Dear Friends,

 We pray you are safe and well.

 In the spirit of our philosophy of co-creating community and our awareness that the Spirit speaks through each of us, we invite you to share your meditations with us as well. We truly believe that in God’s economy of abundance, when we share our blessings, our thoughts, our feelings, we are all made richer.

Today's Meditation is a harrowing reminder of our sisters and brothers at the border and in our cities: Pledge Allegiance by Natalie Scenters-Zapico. It is still another reminder of the importance of getting out to vote!

We invite you to join us as we commit ourselves to working tirelessly to end systemic and structural racism in our society, in healthcare, in the workplace, in the Church--wherever it shows up so that everyone may come to have more abundant life. May this meditation nourish our contemplative-active hearts and sustain all of us in action.

We hope and pray that you and your loved ones experience genuine peace of mind and heart, and remain in good health during this challenging time.

In this "Season of Ordinary Time" in the Church Year, may this be a time of peace, of healing and hope, of the infusion of joy in your life!

With our love and care,

Ron & Jean

MEDITATION 175: Pledge Allegiance by Natalie Scenters-Zapico

Pledge Allegiance

Natalie Scenters-Zapico

I tap-tap-tap the window, while my mother smiles and mouths,

Tranquila. I tap-tap the glass, my mother a fish I’m trying to summon.

I tap until a border agent says: Stop. Until a border agent

shows me the gun on her belt. My childhood was caught

on video border agents deleted every three months.

I thought myself a movie star blowing kisses at the children

selling chiclets on the bridge. My cruelty from the backseat window

caught on video—proof I am an American. The drug sniffing

dogs snap their teeth at my mother detained for her thick accent,

a warp in her green card. My mother who mouths, Tranquila.

My mother’s fingers dark towers on a screen for the Bioten scan.

Isn’t it fun? says the border agent. The state takes a picture

of my mother’s left ear. Isn’t it fun? I tap-tap-tap the glass

and imagine it shatters into shiny marbles. A marble like the one

I have in my pocket, the one I squeeze so hard I hope to reach

its blue swirls. Blue swirls I wish were water I could bring to my mother

in a glass to be near her. Friends, Americans, countrymen lend me your ears!

But only the border agent replies, Do you know the pledge of allegiance?

She points to a flag pinned on a wall. I do, so I stand and pledge to the country

that says it loves me so much, it loves me so much it wants to take

my mother far away from me. Far away, to the place they keep

all the other mothers to sleep on rubber mats and drink from rubber hoses.

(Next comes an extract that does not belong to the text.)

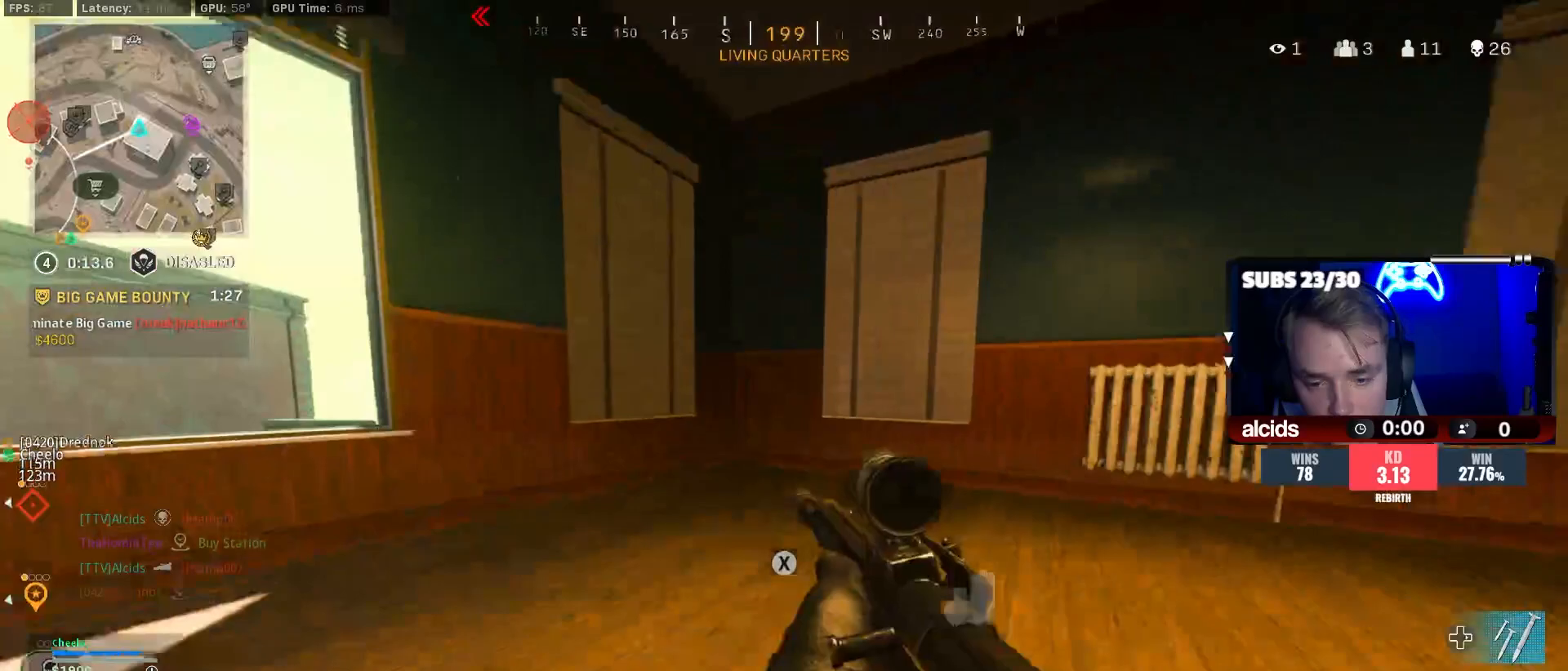
{"dt_ms": 500, "buttons": ["B"], "left_stick": "up-right", "right_stick": "center", "events": [[33, "X", "down"], [100, "B", "up"], [167, "A", "up"], [333, "left_stick", "left"], [400, "A", "down"], [400, "X", "up"], [500, "A", "up"], [500, "B", "down"], [500, "left_stick", "up-right"]]}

Don’t worry, says the border agent, we will take good care of your mommy.

My mother mouths, Tranquila. Her teeth, two rows of gold I could pawn

for something shiny, something shiny like the border agent’s gun.

Friends, Americans, countrymen lend me your ears, so I can hear

my mother through bulletproof glass, so I can hear her over the roar

of American cars crossing this dead river by the wave of an agent’s pale hand.

Copyright © 2020 by Natalie Scenters-Zapico. Originally published in Poem-a-Day on October 1, 2020, by the Academy of American Poets.

“I grew up in El Paso-Cd. Juárez post 9/11 when the U.S.-Mexico border became a place of heightened security and scrutiny. Suddenly, we needed passports to cross into what was essentially just another part of our city. The violence of border security became completely normalized over-night under the guise of ‘protection from foreign terrorists.’ My mother was and is regularly stopped by border patrol, though she has the luxury of an American green card she obtained through marriage. I grew up waiting for her in the car and in lobbies, always afraid that despite her legal status, something would go wrong and they would take her from me. In Texas they say, ‘El Paso ain't Texas, it's Mexico’ and that's why the state had permission to treat our mothers this way. Now all of the United States has become El Paso, and they are taking more than just our mothers away from us.”

—Natalie Scenters-Zapico

Natalie Scenters-Zapico is the author of Lima :: Limón (Copper Canyon Press, 2019). She is an Assistant Professor of poetry at the University of South Florida in Tampa.